[Text section]
*****

The easy-to-use smartphone app relies upon proprietary software algorithms to count individual sperm and detect their movements. The app's analysis of each sample takes less than five seconds and runs entirely on the smartphone hardware, which means it does not need to spend time sending the data to a more powerful laptop computer or to cloud computing resources.

“It was challenging for us from a software perspective to do the whole analysis on the phone and to measure both motility and total sperm count in a very rapid manner,” Shafiee says.

The Harvard researchers hope to improve the software so that it can eventually detect abnormal sperm shapes and disregard similar-size cells in the semen sample. Shafiee declined at this time to comment on whether the software relies on popular and powerful machine learning techniques. (His only comment on that subject came during a marathon session of back-to-back phone interviews: “You're the first reporter to talk about that.”)

Shafiee emphasized that the new smartphone-based test could fill a “gap” that exists in terms of home fertility tests for men. Products such as FertilMARQ and SpermCheck use a chemical staining approach. Trak, another product approved by the U.S. Food and Drug Administration (FDA), uses a small spinning centrifuge to measure sperm concentration in a microfluidic device. But all these products only measure sperm concentration, whereas the Harvard device can also measure motility.

Perhaps the closest competitor for the Harvard smartphone device is the YO Home Sperm Test developed by Medical Electronic Systems. The $49.95 home testing kit became available for purchase in early 2017 and is marketed as “the first FDA-cleared Smartphone based solution for testing your motile sperm.”

But Shafiee seemed skeptical of Medical Electronic Systems’ test after looking at the documentation filed with the FDA. He pointed out that the YO test relies on a new measure called “motile sperm concentration” that describes a “normal” cutoff point of 6 million motile sperm per milliliter. By comparison, WHO standards measure normal motility as having greater than 40 percent motile sperm in each semen sample. That leaves open the possibility that the YO test could rate certain samples as “normal” that would be considered abnormal under WHO standards.

*****

[Given data]
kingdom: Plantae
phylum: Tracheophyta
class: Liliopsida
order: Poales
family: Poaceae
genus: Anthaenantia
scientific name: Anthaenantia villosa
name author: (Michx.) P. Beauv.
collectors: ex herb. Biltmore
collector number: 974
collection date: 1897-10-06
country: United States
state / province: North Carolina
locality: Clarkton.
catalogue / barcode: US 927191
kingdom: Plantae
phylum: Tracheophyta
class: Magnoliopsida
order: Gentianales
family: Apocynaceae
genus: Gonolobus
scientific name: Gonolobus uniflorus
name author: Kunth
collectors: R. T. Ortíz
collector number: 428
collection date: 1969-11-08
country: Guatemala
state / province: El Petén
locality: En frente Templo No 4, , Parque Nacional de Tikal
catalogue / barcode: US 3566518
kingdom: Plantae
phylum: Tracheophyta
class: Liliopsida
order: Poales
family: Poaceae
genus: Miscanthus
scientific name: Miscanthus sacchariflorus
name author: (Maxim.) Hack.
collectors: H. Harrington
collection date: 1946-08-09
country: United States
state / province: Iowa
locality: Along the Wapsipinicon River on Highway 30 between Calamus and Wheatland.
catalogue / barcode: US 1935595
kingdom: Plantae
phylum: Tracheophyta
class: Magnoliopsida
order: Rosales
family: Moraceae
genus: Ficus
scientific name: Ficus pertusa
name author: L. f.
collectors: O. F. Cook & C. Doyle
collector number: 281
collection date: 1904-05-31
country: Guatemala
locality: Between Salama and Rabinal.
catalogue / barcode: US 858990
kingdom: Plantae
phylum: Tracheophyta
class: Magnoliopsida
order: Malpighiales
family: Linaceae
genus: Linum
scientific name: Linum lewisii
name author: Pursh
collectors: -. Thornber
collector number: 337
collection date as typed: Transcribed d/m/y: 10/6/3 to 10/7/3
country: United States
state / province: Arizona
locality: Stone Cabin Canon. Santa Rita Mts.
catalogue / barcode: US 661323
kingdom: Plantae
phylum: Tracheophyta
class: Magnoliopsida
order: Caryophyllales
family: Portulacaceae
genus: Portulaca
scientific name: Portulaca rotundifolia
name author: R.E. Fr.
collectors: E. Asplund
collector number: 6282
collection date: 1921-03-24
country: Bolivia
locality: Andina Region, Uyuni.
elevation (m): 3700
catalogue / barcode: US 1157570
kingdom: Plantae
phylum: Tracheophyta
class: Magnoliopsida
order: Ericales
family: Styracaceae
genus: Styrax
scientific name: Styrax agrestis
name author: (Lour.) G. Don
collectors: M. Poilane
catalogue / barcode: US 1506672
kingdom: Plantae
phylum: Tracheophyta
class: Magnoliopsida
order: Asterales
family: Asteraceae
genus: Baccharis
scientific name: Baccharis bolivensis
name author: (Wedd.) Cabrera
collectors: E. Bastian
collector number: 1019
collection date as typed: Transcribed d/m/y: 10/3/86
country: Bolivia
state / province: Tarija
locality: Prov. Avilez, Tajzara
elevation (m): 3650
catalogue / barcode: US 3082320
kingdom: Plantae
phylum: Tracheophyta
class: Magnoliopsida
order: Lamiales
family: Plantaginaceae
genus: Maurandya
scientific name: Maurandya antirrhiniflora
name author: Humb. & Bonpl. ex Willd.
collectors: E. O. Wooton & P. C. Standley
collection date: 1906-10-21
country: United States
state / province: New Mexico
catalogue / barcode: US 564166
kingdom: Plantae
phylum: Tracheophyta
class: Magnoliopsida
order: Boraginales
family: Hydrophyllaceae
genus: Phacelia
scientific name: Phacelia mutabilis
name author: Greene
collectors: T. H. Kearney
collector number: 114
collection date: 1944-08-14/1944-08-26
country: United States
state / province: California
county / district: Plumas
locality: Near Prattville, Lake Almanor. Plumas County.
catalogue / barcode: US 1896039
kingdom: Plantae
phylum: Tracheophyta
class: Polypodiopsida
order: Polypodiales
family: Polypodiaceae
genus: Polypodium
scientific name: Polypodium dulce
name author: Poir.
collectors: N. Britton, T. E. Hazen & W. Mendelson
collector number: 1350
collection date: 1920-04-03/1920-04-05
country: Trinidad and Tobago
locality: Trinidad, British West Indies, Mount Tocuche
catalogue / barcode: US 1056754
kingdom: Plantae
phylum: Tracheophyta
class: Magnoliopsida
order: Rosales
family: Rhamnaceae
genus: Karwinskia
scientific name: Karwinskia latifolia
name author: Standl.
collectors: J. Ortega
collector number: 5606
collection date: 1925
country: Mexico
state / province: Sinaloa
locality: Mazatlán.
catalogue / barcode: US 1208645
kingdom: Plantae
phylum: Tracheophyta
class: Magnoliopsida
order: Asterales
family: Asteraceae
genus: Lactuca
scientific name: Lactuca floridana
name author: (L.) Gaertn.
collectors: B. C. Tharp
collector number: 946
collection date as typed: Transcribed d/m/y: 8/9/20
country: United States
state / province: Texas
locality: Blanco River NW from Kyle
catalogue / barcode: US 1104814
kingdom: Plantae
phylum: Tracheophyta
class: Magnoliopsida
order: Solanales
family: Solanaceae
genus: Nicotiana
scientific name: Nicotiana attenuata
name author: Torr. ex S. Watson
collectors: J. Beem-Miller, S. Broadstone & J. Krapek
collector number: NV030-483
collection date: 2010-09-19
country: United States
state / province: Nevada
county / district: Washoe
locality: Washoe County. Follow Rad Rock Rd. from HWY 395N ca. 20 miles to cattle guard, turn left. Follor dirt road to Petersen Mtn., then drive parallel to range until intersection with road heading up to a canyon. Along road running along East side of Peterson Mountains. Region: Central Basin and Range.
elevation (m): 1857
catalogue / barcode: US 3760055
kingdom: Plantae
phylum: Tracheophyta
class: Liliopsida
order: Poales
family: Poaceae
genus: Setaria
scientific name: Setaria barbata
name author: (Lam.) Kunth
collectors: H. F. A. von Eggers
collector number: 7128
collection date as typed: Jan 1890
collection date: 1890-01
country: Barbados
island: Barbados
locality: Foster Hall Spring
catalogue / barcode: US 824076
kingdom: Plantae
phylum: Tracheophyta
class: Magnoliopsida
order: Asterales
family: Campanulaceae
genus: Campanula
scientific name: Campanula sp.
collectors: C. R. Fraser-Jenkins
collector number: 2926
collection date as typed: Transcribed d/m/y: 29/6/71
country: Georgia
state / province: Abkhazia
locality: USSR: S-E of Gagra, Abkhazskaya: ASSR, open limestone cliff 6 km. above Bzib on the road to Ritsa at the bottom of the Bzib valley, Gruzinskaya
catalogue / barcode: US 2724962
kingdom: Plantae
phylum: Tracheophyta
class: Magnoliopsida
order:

*****

[Task brief]
Retype the passage on the smartphone sperm test word for word, starting at "The easy-to-use smartphone" and ending at "cloud computing resources.".

[Solution to this task]
The easy-to-use smartphone app relies upon proprietary software algorithms to count individual sperm and detect their movements. The app's analysis of each sample takes less than five seconds and runs entirely on the smartphone hardware, which means it does not need to spend time sending the data to a more powerful laptop computer or to cloud computing resources.